Washington — The dramatic departure of President Donald Trump’s hard-hitting national security adviser creates a vacuum of power and raises a key question about U.S. foreign policy: Will the pragmatists in the administration now gain clout?

Secretary of State Rex Tillerson and Defense Secretary Jim Mattis, both known as levelheaded technocrats, stand to fill some of the void. It would be a shift that would mollify anxious U.S. allies and even Republicans who worry Trump is veering too far from traditional U.S. positions. But the duo will be contending with Steve Bannon, Trump’s influential senior adviser, and Jared Kushner, the president’s son-in-law, who is already playing an outsize role in his diplomacy.

Trump hasn’t named a replacement for Michael Flynn. Trump asked the former Army lieutenant general to resign Monday night amid revelations he misled Vice President Mike Pence about his contacts with Russia while President Barack Obama was still in office. Trump has tasked retired Lt. Gen. Keith Kellogg with filling the role temporarily but is also considering two other retired military leaders to permanently replace Flynn.

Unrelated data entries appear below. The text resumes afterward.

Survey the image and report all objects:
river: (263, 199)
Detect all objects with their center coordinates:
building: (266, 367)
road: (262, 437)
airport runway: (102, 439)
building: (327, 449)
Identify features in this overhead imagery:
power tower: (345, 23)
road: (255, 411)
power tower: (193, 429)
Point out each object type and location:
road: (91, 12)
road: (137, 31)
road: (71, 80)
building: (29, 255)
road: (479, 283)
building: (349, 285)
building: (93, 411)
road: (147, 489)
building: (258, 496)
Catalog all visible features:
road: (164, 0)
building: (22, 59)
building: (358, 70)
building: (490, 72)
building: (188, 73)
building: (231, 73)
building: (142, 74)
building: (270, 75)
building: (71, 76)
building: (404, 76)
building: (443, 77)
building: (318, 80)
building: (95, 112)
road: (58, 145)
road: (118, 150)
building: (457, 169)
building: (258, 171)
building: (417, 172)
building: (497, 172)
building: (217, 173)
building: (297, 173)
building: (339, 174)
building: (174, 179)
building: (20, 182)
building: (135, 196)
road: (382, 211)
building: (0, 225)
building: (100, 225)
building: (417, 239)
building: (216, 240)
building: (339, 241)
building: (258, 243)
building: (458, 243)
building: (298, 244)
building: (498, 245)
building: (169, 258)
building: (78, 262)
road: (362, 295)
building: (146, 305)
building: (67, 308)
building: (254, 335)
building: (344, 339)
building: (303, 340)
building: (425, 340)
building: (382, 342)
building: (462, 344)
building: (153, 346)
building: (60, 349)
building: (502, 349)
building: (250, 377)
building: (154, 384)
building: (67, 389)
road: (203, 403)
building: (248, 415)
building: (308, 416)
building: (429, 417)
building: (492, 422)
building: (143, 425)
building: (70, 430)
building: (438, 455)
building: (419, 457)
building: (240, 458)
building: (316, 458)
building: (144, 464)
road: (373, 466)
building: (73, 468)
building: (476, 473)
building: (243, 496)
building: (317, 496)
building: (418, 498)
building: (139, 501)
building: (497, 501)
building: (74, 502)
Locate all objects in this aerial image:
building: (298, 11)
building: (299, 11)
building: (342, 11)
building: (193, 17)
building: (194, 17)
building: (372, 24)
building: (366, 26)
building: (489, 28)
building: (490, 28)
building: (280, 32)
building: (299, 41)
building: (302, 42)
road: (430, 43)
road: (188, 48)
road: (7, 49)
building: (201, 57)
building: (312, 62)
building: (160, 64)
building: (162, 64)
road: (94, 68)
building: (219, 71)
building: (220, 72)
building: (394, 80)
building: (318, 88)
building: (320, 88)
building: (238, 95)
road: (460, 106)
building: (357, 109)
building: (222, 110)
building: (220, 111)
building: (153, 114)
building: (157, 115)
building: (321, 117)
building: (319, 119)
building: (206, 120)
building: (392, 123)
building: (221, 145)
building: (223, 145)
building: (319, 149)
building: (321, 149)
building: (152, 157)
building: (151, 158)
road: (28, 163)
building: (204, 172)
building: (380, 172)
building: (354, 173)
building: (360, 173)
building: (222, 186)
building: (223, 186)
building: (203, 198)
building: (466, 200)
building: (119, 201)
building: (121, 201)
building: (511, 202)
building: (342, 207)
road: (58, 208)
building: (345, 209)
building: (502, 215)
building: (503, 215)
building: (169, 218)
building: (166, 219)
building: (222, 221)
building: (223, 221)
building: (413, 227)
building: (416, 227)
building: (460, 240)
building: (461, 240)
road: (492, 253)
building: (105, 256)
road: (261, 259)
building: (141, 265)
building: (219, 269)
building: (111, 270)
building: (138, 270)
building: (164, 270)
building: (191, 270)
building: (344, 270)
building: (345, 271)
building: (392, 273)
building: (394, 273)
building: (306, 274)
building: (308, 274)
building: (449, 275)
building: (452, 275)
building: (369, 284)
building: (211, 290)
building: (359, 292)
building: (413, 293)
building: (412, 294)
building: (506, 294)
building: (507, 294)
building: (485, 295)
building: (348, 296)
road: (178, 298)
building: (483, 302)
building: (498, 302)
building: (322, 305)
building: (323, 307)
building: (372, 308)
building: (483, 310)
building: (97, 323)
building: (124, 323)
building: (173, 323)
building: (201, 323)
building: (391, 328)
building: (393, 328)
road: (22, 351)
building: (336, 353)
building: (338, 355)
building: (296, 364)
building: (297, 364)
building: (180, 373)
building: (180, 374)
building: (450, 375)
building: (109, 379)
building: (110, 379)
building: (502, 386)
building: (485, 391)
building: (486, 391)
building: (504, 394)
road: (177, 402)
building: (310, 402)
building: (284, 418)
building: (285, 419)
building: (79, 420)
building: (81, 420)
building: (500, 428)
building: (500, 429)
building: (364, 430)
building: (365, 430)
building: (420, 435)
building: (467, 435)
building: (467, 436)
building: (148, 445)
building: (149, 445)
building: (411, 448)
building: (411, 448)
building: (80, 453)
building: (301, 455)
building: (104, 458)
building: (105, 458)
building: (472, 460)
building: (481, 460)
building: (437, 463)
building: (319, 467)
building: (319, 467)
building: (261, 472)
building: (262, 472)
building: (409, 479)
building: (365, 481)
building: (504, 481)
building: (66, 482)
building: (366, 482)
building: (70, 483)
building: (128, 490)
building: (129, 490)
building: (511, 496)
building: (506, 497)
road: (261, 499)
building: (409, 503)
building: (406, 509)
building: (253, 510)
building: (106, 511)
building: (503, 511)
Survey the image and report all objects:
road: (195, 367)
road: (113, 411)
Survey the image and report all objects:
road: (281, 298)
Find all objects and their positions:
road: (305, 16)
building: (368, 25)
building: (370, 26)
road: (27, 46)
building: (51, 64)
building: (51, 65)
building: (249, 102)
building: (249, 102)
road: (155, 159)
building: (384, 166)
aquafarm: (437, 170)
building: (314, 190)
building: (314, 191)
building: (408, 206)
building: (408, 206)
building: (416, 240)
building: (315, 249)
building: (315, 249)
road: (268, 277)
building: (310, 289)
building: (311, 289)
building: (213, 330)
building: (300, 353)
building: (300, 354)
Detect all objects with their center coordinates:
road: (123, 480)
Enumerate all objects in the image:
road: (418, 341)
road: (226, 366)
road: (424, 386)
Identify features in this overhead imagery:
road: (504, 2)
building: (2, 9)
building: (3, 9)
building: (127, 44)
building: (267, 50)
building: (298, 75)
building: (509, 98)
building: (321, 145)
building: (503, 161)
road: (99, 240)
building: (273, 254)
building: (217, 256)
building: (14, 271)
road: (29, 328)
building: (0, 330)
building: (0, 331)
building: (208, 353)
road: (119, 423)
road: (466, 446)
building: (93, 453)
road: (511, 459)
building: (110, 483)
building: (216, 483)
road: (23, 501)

“It’s dysfunctional as far as national security is concerned,” Republican Sen. John McCain said. “Who is in charge? I don’t know of anyone outside of the White House who knows.”

Critics of Trump’s foreign policy plans are hoping the shakeup leads to a rethink of his desire to seek closer U.S.-Russians relations and a less hostile administration stance on Islam — a tone Flynn helped to set through often inflammatory statements about the religion. Many lawmakers from both parties were appalled to learn that Flynn, in the weeks before Trump’s inauguration, discussed with Russia’s ambassador sanctions that the Obama administration was enacting as punishment for Russia’s alleged interference in the presidential election.

Flynn, who in 2015 was paid to appear at a gala for Russian state-controlled television network RT, was the face of Trump’s potential Russia reboot, designed around working with Russia to fight the Islamic State group. In Moscow, Russian lawmakers bitterly mused that American paranoia had forced Flynn out, while analysts there surmised that the Kremlin’s honeymoon with Trump was ending.

With Flynn out, it could fall to Tillerson to step into the role of chief envoy to Russia. Tillerson, who heads to Bonn, Germany, on Wednesday on his first official trip, is widely expected to meet with Russian Foreign Minister Sergey Lavrov during the trip. He has long experience with Russian leaders and was awarded a friendship honor by President Vladimir Putin when he was Exxon Mobil CEO.

Much depends on who replaces Flynn. It’s unclear if Trump will go with someone having a similar world view and willingness to upset the status quo.

Tillerson, who has kept a low public profile since being sworn in, hasn’t commented on Flynn’s departure or on Trump’s early handling of foreign policy.

But Mattis, speaking to reporters while traveling to a NATO defense ministers’ meeting in Brussels, said Flynn’s departure “has no effect at all” on him.